Cada 13 de julio, fecha en que nació en 1900, la Iglesia Católica y miles de fieles conmemoran a Santa Teresa de Los Andes, la primera santa chilena. Su figura trasciende el ámbito religioso y forma parte del patrimonio espiritual y cultural del país, siendo recordada por su testimonio de fe, su entrega a Dios y el impacto que su vida ha tenido en generaciones de creyentes.
Nacida en Santiago con el nombre de Juana Enriqueta Josefina de los Sagrados Corazones Fernández Solar, creció en el seno de una familia acomodada. Desde pequeña manifestó una profunda vida espiritual y una especial devoción por Jesucristo y la Virgen María. Durante su adolescencia descubrió su vocación religiosa e ingresó al Monasterio del Espíritu Santo de las Carmelitas Descalzas, en Los Andes, donde tomó el nombre de Teresa de Jesús de Los Andes.
Su paso por la vida religiosa fue breve. En 1920 enfermó de tifus y falleció el 12 de abril, cuando tenía solo 19 años. Sin embargo, durante ese corto tiempo dejó un legado plasmado en cartas, diarios y escritos espirituales que reflejan su amor por Dios, su sencillez y su deseo de alcanzar la santidad a través de los actos cotidianos.
Con el paso de los años, numerosos fieles comenzaron a atribuirle favores y curaciones obtenidas gracias a su intercesión. Tras un riguroso proceso de investigación, la Iglesia Católica reconoció los milagros necesarios para su beatificación y posterior canonización. Fue beatificada por el papa Juan Pablo II el 3 de abril de 1987, durante su visita a Chile, y canonizada el 21 de marzo de 1993 en el Vaticano, convirtiéndose oficialmente en la primera santa nacida en territorio chileno.
Además de los milagros reconocidos por la Iglesia, miles de personas aseguran haber recibido gracias relacionadas con la salud, la protección de sus familias y momentos de fortaleza espiritual tras encomendarse a Santa Teresa de Los Andes. Por ello, continúa siendo una de las santas más veneradas por los católicos chilenos.
Su importancia para Chile va más allá del ámbito religioso. Es considerada un símbolo de esperanza, especialmente para los jóvenes, quienes encuentran en su ejemplo una invitación a vivir con generosidad, solidaridad y compromiso. Cada año, miles de peregrinos llegan hasta el Santuario de Auco, en la comuna de Rinconada, Región de Valparaíso, donde descansan sus restos y donde se realizan celebraciones en su honor.
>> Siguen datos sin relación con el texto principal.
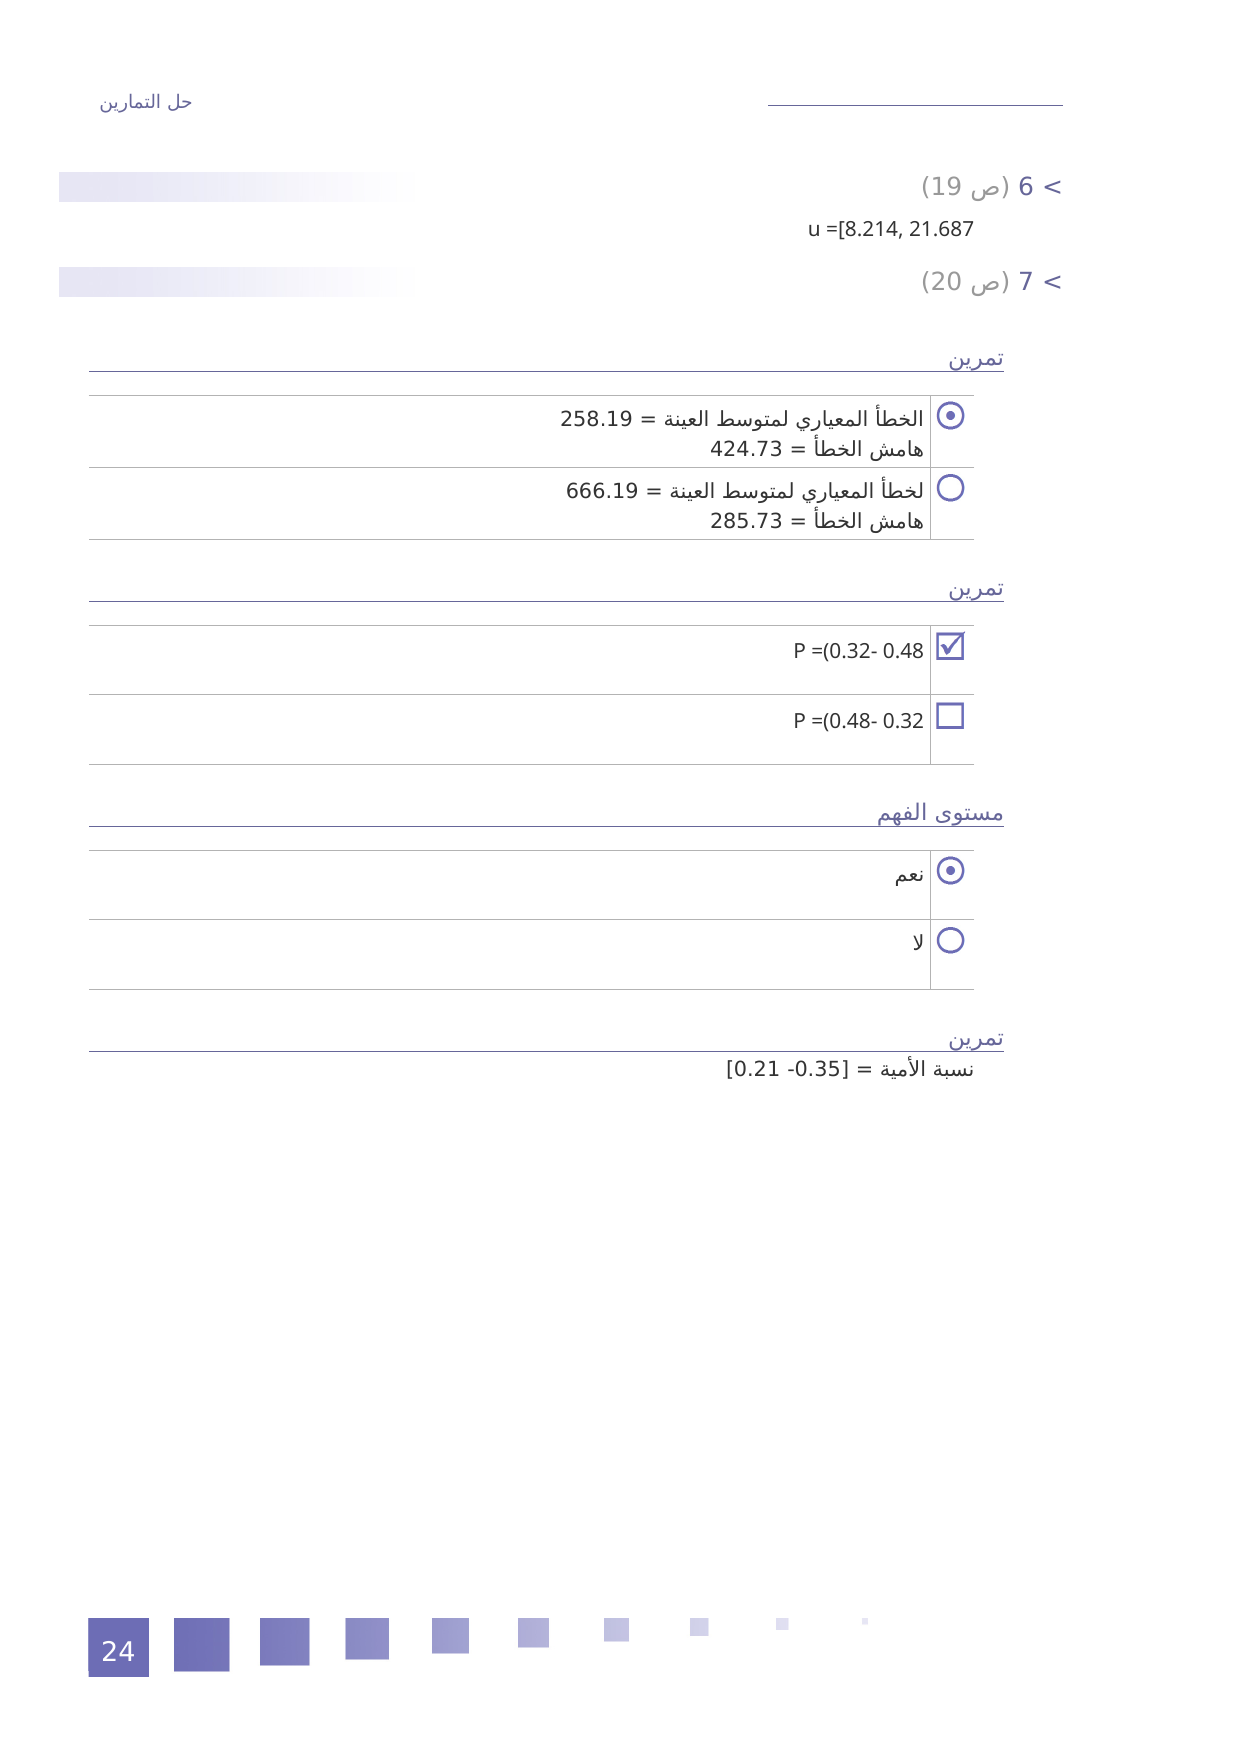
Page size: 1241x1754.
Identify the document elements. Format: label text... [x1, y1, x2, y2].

table_cell P =(0.48- 0.32 [89, 695, 930, 764]
picture [935, 472, 966, 503]
text نسبة الأمية = [0.35- 0.21] [88, 1057, 974, 1081]
title > 7 (ص 19) [59, 267, 1063, 296]
picture [935, 630, 966, 661]
title تمرين [88, 344, 1004, 371]
table_header نعم [89, 851, 930, 919]
table_cell [931, 468, 974, 539]
table_cell [931, 920, 974, 954]
table_header [931, 851, 974, 919]
picture [935, 925, 966, 955]
table_header P =(0.32- 0.48 [89, 626, 930, 694]
picture [935, 400, 966, 431]
table_header [931, 626, 974, 694]
text u =[8.214, 21.687 [88, 214, 974, 243]
table_cell [931, 695, 974, 764]
table_cell [931, 955, 974, 989]
table_header [931, 396, 974, 467]
table_header الخطأ المعياري لمتوسط العينة = 258.19 هامش الخطأ = 424.73 [89, 396, 930, 467]
title مستوى الفهم [88, 799, 1004, 826]
title تمرين [88, 1024, 1004, 1051]
table_cell لا [89, 920, 930, 989]
picture [88, 1618, 1063, 1677]
title > 6 (ص 19) [59, 172, 1063, 201]
picture [935, 855, 966, 886]
table_cell لخطأ المعياري لمتوسط العينة = 666.19 هامش الخطأ = 285.73 [89, 468, 930, 539]
picture [935, 700, 966, 730]
title تمرين [88, 574, 1004, 601]
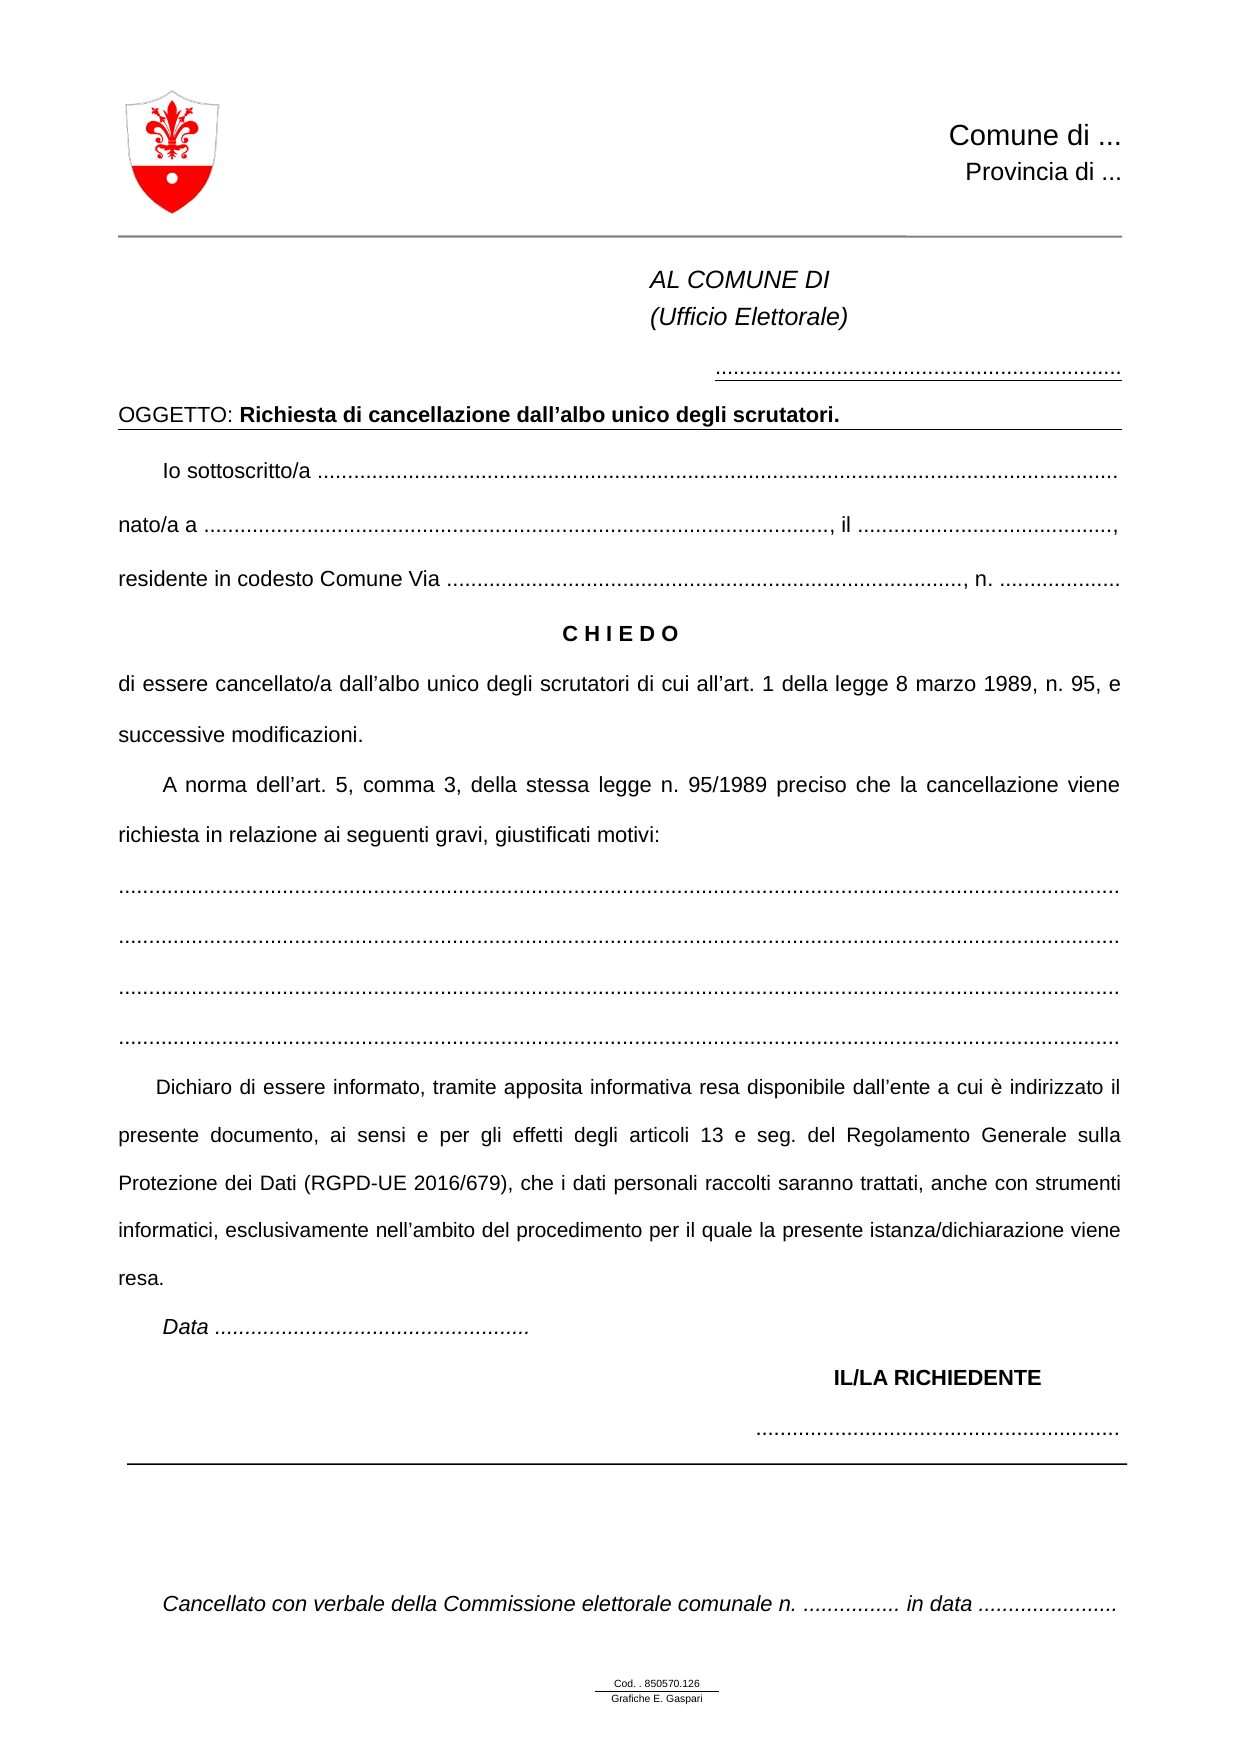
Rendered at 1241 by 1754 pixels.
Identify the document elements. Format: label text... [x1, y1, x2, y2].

text Dichiaro di essere informato, tramite apposita informativa resa disponibile dall’ente a cui è indirizzato il presente documento, ai sensi e per gli effetti degli articoli 13 e seg. del Regolamento Generale sulla Protezione dei Dati (RGPD-UE 2016/679), che i dati personali raccolti saranno trattati, anche con strumenti informatici, esclusivamente nell’ambito del procedimento per il quale la presente istanza/dichiarazione viene resa. [118, 1074, 1122, 1290]
text (Ufficio Elettorale) [118, 302, 1122, 331]
text ..................................................................................................................................................................... [118, 873, 1122, 898]
text A norma dell’art. 5, comma 3, della stessa legge n. 95/1989 preciso che la cancellazione viene richiesta in relazione ai seguenti gravi, giustificati motivi: [118, 772, 1122, 848]
text di essere cancellato/a dall’albo unico degli scrutatori di cui all’art. 1 della legge 8 marzo 1989, n. 95, e successive modificazioni. [118, 671, 1122, 747]
text ..................................................................................................................................................................... [118, 974, 1122, 999]
text CHIEDO [118, 621, 1122, 646]
picture [122, 87, 224, 219]
text Provincia di ... [224, 157, 1122, 185]
text Cancellato con verbale della Commissione elettorale comunale n. ................ in data ....................... [118, 1591, 1122, 1617]
text ................................................................... [715, 351, 1122, 380]
text ..................................................................................................................................................................... [118, 1024, 1122, 1049]
text IL/LA RICHIEDENTE [709, 1364, 1122, 1390]
text Io sottoscritto/a .................................................................................................................................... nato/a a ......................................................................................................., il .........................................., residente in codesto Comune Via ....................................................................................., n. .................... [118, 455, 1122, 592]
text Data .................................................... [118, 1314, 1122, 1339]
text ............................................................ [709, 1415, 1122, 1440]
text AL COMUNE DI [118, 265, 1122, 293]
text OGGETTO: Richiesta di cancellazione dall’albo unico degli scrutatori. [118, 402, 1122, 429]
text ..................................................................................................................................................................... [118, 923, 1122, 948]
text Comune di ... [224, 118, 1122, 152]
Para la Iglesia Católica, Santa Teresa de Los Andes representa un motivo de orgullo y un referente de santidad nacido en suelo chileno. Su canonización marcó un hito histórico para el país y fortaleció la identidad de la comunidad católica nacional, que continúa difundiendo su mensaje de amor, humildad y confianza en Dios.
A más de un siglo de su nacimiento, Santa Teresa de Los Andes sigue siendo una de las figuras religiosas más importantes de Chile. Su legado espiritual permanece vigente a través de sus escritos, las peregrinaciones a su santuario y la devoción de miles de personas que, cada 13 de julio, recuerdan su vida y el ejemplo de fe que dejó para las futuras generaciones.